We moved beyond the simplistic “engagement” verbiage common today but often contradicted internally. For example, very few workers have ever been allowed to experience collective bargaining. The process is typically done by a lawyer and few workers; ten members in a room representing thousands of others would have a union congratulating themselves for involving people. We radically transformed the contract negotiation process: all union contracts were negotiated using a model of open, transparent collective bargaining. We didn’t welcome workers to their own bargaining process; instead, we systematically engaged thousands, bringing them into negotiations for weeks, a day, on their lunch or coffee break. Our goal was for every worker to experience how their contract is won; a few hours of watching the management team was often transformational.
When the contract was settled, we didn’t stop the high participation because we understood it as a muscle, something that atrophies when not in use. We upended the tradition of union leaders deciding union political endorsements by bringing thousands of rank-and-file workers together to decide which candidates deserved their support. Crucially, we enhanced worksite problem solving by empowering the majority of workers to take direct action, reserving the expensive, lawyer-centric grievance process for specialized cases that couldn’t be solved as effectively by workers on the job, confronting the employer en masse. We understood that clauses in a union contract dealing with such mundane issues as new employee orientation could be written in language that forced management to allow no less than one hour for unsupervised unionized employees to engage in worker-to-worker education about how they had won the good wages and benefits the new hires were inheriting. Smart bosses fight this language tooth and nail, and smart unions help workers understand why new employee orientation is a key to future union strength.
Why don’t all unions embrace this high-participation model? Because internal democracy has been the “dangerous” third rail of unions for a very long time. In a high-participation model, rank-and-file members might choose to run for office themselves. Today’s union leaders, including those who are inspiring progressives with campaigns to pass the Robin Hood Tax and the McDonald’s workers’ crusades and other generally good causes being fought outside the current ranks, are as afraid of true high participation and internal opposition as any before them.

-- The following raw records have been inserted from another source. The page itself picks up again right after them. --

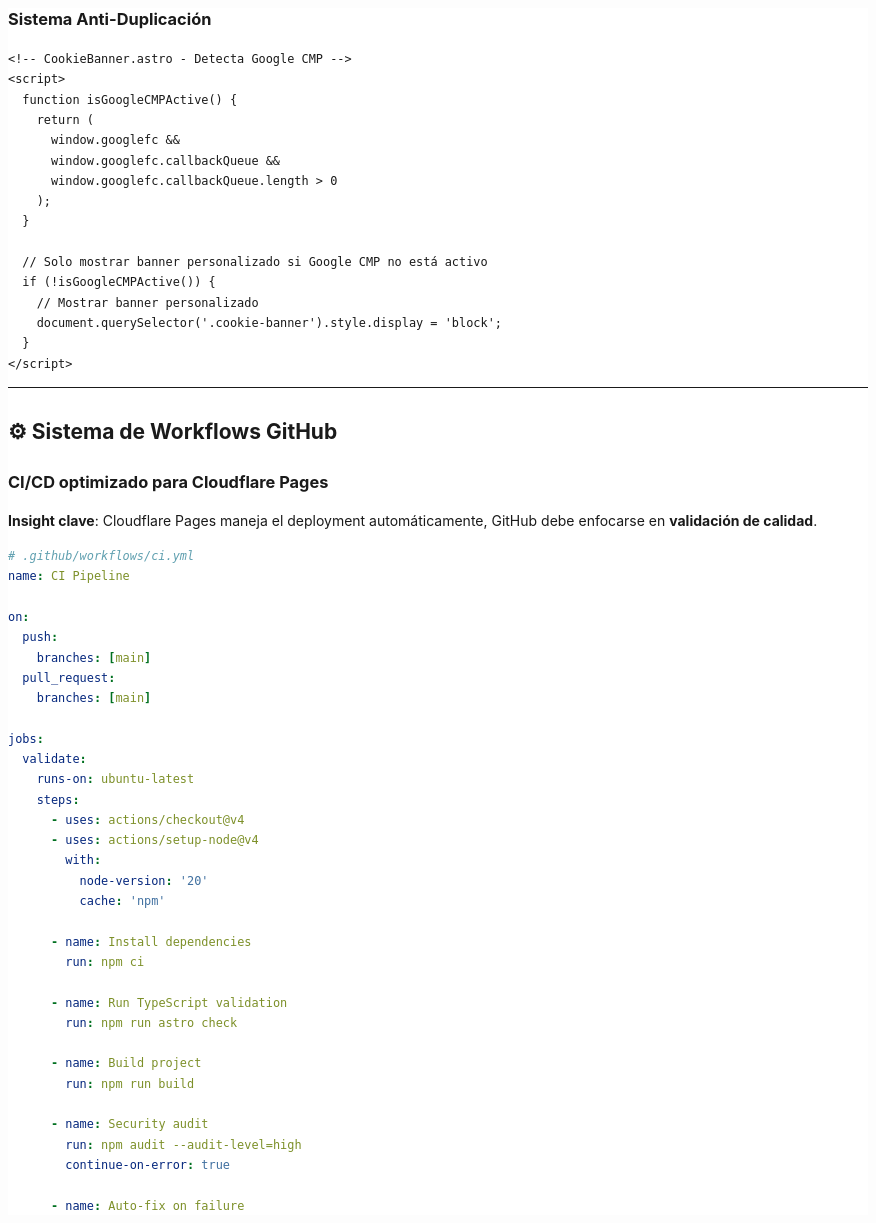 ### Sistema Anti-Duplicación

```astro
<!-- CookieBanner.astro - Detecta Google CMP -->
<script>
  function isGoogleCMPActive() {
    return (
      window.googlefc &&
      window.googlefc.callbackQueue &&
      window.googlefc.callbackQueue.length > 0
    );
  }

  // Solo mostrar banner personalizado si Google CMP no está activo
  if (!isGoogleCMPActive()) {
    // Mostrar banner personalizado
    document.querySelector('.cookie-banner').style.display = 'block';
  }
</script>
```

---

## ⚙️ Sistema de Workflows GitHub

### CI/CD optimizado para Cloudflare Pages

**Insight clave**: Cloudflare Pages maneja el deployment automáticamente, GitHub debe enfocarse en **validación de calidad**.

```yaml
# .github/workflows/ci.yml
name: CI Pipeline

on:
  push:
    branches: [main]
  pull_request:
    branches: [main]

jobs:
  validate:
    runs-on: ubuntu-latest
    steps:
      - uses: actions/checkout@v4
      - uses: actions/setup-node@v4
        with:
          node-version: '20'
          cache: 'npm'

      - name: Install dependencies
        run: npm ci

      - name: Run TypeScript validation
        run: npm run astro check

      - name: Build project
        run: npm run build

      - name: Security audit
        run: npm audit --audit-level=high
        continue-on-error: true

      - name: Auto-fix on failure
```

And no, hell no, these criticisms are not an embrace of Pamela Harris or her Koch-funded legal attack, or of right-to-work states—far from it. This is the only real strategic option for what’s left of our unions if they want to survive and even thrive. Yes, unions are being challenged today by a well-coordinated attack from outside, but unions are also dying inside.The margin of victory for Scott Walker in the recall election and the margin of defeat for Michigan unions in their attempts to enshrine collective bargaining in the state constitution were within the union household vote.
The lack of attention to the current membership is sealing labor’s fate. Deciding to reorient to a high-participation model of governance is one clear choice unions can make to strengthen themselves and beat back the besiegers. To win big, to raise workers’ expectations and convince them that they and their communities can reclaim a decent quality of life, unions must rebuild from the inside out. For unions to thrive again, today’s leaders need to tolerate dissent in ways they have been averse to, including during the epoch of renewal that was first promised in 1995.